Actually for a child actor Sylas here wasn’t bad, it’s just… you know, only a few high quality pics available so close to airing…
Okay, so I’ve sure you’ve heard this by now (given its been six days since it aired…) but I have to fall on the side that really disliked the heavy-handed message about ignoring climate change. Now, I’m no denier, the fact that half of Australia was literally on fire and yet people still don’t think its real baffles me, but this was entirely the wrong way to do this message. The planet, Orphan 55, ends up SOMEHOW being a future Earth that was ravaged by climate change / nuclear war and abandoned. I say somehow because The Doctor is as surprised as anyone, probably due to the fact that Earth’s history has already been laid out on the show, complete with mass exoduses due to solar flares and the like. They try and cover it by having The Doctor say it was “one of many possible futures”, but since when has the show worked like that?
Anyway, fan-wanky confusion aside, the idea isn’t bad (if it was just an Earth colony that suffered something similar it would have been fine) but it was the approach.

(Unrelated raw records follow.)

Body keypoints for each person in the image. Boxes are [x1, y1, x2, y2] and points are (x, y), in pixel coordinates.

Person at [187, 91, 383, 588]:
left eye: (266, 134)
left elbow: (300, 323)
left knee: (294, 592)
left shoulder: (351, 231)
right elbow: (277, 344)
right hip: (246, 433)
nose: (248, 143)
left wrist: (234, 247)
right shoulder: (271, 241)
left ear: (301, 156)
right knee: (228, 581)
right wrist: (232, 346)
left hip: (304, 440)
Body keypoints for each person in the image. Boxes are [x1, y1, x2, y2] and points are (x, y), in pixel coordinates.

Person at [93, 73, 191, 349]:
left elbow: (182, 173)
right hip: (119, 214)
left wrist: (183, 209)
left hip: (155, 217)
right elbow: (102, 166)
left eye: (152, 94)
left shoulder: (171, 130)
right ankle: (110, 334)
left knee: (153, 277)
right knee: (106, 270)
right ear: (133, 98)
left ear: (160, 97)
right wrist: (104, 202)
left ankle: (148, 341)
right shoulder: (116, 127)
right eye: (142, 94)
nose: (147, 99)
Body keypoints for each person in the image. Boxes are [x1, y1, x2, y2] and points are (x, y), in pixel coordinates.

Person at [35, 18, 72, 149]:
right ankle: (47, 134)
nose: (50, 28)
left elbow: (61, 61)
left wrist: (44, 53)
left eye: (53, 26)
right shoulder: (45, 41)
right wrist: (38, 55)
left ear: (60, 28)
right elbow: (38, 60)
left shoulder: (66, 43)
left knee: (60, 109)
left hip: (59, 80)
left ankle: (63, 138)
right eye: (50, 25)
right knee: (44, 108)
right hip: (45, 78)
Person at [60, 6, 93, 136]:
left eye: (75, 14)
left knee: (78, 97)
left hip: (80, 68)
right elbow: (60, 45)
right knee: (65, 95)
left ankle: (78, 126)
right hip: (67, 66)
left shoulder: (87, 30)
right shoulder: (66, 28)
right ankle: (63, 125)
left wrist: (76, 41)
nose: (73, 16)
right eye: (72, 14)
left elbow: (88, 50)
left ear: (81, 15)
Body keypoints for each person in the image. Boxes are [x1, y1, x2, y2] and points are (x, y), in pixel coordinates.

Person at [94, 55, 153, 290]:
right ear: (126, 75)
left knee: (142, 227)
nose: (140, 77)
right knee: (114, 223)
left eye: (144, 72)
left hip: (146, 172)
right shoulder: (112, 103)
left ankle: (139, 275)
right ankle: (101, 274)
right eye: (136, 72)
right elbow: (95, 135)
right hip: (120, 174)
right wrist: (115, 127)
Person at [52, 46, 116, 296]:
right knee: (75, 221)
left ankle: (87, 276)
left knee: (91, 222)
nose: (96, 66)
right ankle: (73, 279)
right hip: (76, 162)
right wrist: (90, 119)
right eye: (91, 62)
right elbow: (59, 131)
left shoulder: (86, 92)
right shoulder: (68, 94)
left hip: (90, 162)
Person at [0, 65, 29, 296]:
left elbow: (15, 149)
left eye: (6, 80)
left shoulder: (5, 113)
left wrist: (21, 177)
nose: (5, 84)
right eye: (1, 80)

The Doctor tells her companions that “scientists have been ignored for years” leading to Yas putting two and two together and saying it was “climate change”, that was in-you-face enough, but the end of the episode The Doctor pretty much speaks to camera and tells the audience that it’s not too late to change. RIGHT TO THE CAMERA. I don’t need a lecture, and I didn’t want to be taken out of what was a fun episode, but instead my choir got preached at and it just made me annoyed that the writer hadn’t heard to subtly. I hope he wasn’t shocked that it got a bad backlash, mostly from non-believers who aren’t going to change their ways due to a Whittaker monologue. Make it subtle, in the background, not in your face. Pertwee classic The Green Death was more subtle than this, and that wasn’t subtle!

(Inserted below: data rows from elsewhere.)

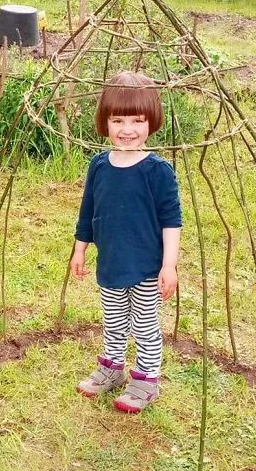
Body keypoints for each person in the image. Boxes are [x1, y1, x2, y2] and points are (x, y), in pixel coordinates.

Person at [71, 71, 182, 413]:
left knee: (145, 326)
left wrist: (169, 265)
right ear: (105, 122)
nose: (127, 129)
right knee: (114, 320)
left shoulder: (157, 171)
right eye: (118, 120)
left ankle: (146, 381)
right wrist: (80, 247)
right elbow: (89, 208)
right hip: (111, 262)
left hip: (146, 267)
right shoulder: (100, 164)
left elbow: (171, 220)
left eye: (138, 120)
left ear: (152, 122)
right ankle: (112, 369)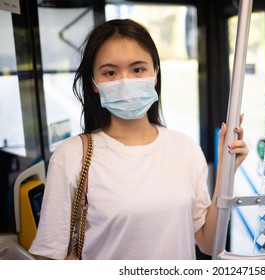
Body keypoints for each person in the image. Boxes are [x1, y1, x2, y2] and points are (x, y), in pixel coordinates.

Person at [29, 18, 248, 260]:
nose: (126, 82)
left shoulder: (185, 148)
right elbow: (47, 257)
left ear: (155, 73)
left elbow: (209, 244)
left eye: (137, 69)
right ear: (93, 83)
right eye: (110, 72)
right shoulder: (71, 156)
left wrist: (226, 173)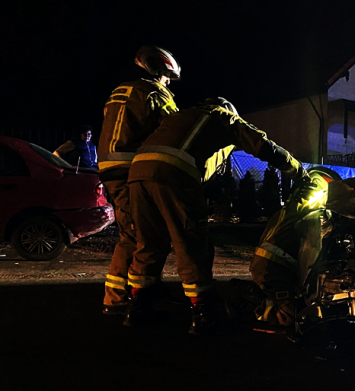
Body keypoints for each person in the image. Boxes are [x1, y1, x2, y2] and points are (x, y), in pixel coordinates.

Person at [125, 98, 308, 335]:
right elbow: (261, 144)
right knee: (192, 244)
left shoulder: (183, 116)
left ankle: (137, 310)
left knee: (148, 242)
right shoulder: (223, 116)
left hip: (137, 173)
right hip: (174, 173)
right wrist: (298, 171)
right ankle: (203, 315)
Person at [97, 46, 181, 315]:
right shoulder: (154, 93)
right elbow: (175, 128)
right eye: (167, 76)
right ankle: (118, 298)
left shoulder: (121, 91)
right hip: (132, 171)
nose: (168, 82)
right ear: (156, 70)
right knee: (138, 235)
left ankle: (143, 287)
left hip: (113, 168)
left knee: (141, 233)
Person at [245, 166, 339, 329]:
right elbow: (311, 249)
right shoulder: (313, 215)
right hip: (275, 270)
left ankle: (264, 297)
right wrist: (303, 287)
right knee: (291, 317)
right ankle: (255, 302)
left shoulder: (291, 209)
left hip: (269, 267)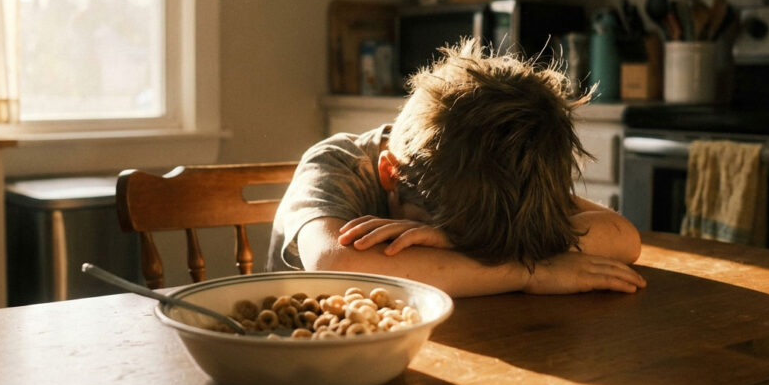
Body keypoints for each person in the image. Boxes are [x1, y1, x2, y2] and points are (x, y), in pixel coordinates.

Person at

Well, anyway, apart from that fourth-wall-breaking lecture, the only other major complaint was a few extras. Vilma, an older lady who was searching for her lost husband Bennie (who was nabbed early in the episode) was annoying, shouting her husband’s name when they were trying to sneak past killer horror creatures, and while Hyph3n, a tour guide who was also partly a squirrel-like creature, was fine personality-wise, effects-wise never looked like anything other than someone in a costume.
“I’m doing this for the money, and for my daughter who I abandoned to make money for my daughter… wait, what?”

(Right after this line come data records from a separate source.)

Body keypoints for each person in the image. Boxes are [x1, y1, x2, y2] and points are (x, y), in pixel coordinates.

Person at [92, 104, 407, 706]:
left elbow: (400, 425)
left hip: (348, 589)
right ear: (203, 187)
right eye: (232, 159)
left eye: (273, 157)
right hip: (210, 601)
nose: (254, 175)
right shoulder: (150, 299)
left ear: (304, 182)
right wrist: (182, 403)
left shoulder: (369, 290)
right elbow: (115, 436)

Funnily enough, the Sixth Doctor had once been on an Earth that has been displaced and altered beyond recognition (and even found out via a sign in an old subway, the same way the Thirteenth Doctor finds out here!) in the Trial of the Time Lord’s first story chunk, “The Mysterious Planet”.
Speaking of Trial of a Time Lord, a relaxation resort under siege by killer creatures was the plot of Part 3, “Terror of the Vervoids”, although that was a luxury space liner rather than a resort. A luxury planet-based resort of the future with a sinister secret was also done in the Sixth Doctor (again!) Lost Story-turned-audio “Paradise 5”.
The Haemovores from Seventh Doctor TV classic “The Curse of Fenric” were mutated future humans who were changed due to a polluted Earth, though this was stated to be an alternate timeline, rather than a “possible future”.
One more look at a Dreg, a proper great creation of practical effects!
Orphan 55 was a really fun base under siege story with a well designed and realised threat at the centre, but some heavy-handed political messaging, no matter how much I agree with the message, really brought the episode down as it just completely took you out of the moment, twice. With a few other subtle negatives, it’s lucky to get a 3, but there was a lot of good in it really… The writer just needed to learn subtly (much like I need to be bothered to look up the writers name… ah well.)